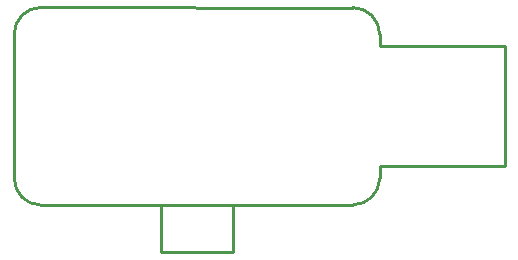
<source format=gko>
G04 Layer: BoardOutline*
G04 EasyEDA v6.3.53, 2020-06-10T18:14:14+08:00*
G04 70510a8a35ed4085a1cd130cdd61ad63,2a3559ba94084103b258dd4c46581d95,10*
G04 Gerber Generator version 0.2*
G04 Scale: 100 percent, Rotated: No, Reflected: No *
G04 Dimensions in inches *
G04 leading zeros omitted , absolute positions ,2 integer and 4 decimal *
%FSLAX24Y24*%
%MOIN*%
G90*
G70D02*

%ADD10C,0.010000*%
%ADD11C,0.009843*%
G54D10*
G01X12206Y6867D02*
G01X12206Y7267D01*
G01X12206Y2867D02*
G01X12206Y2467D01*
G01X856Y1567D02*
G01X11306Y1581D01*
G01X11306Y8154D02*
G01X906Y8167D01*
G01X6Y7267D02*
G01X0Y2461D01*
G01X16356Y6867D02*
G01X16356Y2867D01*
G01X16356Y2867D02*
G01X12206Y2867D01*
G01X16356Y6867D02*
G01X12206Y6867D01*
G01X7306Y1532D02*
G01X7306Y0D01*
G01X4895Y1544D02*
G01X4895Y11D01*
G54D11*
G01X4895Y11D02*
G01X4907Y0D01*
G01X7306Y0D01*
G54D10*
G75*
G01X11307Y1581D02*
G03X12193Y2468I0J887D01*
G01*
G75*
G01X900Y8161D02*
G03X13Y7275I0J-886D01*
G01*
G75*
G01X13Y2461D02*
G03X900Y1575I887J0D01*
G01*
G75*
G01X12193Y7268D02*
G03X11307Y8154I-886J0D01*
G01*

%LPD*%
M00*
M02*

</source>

▶ [To-do item] Everything in the entries except the pictures must be duplicated exactly.

▶ [Answer box]
<source format=gko>
G04 Layer: BoardOutline*
G04 EasyEDA v6.3.53, 2020-06-10T18:14:14+08:00*
G04 70510a8a35ed4085a1cd130cdd61ad63,2a3559ba94084103b258dd4c46581d95,10*
G04 Gerber Generator version 0.2*
G04 Scale: 100 percent, Rotated: No, Reflected: No *
G04 Dimensions in inches *
G04 leading zeros omitted , absolute positions ,2 integer and 4 decimal *
%FSLAX24Y24*%
%MOIN*%
G90*
G70D02*

%ADD10C,0.010000*%
%ADD11C,0.009843*%
G54D10*
G01X12206Y6867D02*
G01X12206Y7267D01*
G01X12206Y2867D02*
G01X12206Y2467D01*
G01X856Y1567D02*
G01X11306Y1581D01*
G01X11306Y8154D02*
G01X906Y8167D01*
G01X6Y7267D02*
G01X0Y2461D01*
G01X16356Y6867D02*
G01X16356Y2867D01*
G01X16356Y2867D02*
G01X12206Y2867D01*
G01X16356Y6867D02*
G01X12206Y6867D01*
G01X7306Y1532D02*
G01X7306Y0D01*
G01X4895Y1544D02*
G01X4895Y11D01*
G54D11*
G01X4895Y11D02*
G01X4907Y0D01*
G01X7306Y0D01*
G54D10*
G75*
G01X11307Y1581D02*
G03X12193Y2468I0J887D01*
G01*
G75*
G01X900Y8161D02*
G03X13Y7275I0J-886D01*
G01*
G75*
G01X13Y2461D02*
G03X900Y1575I887J0D01*
G01*
G75*
G01X12193Y7268D02*
G03X11307Y8154I-886J0D01*
G01*

%LPD*%
M00*
M02*

</source>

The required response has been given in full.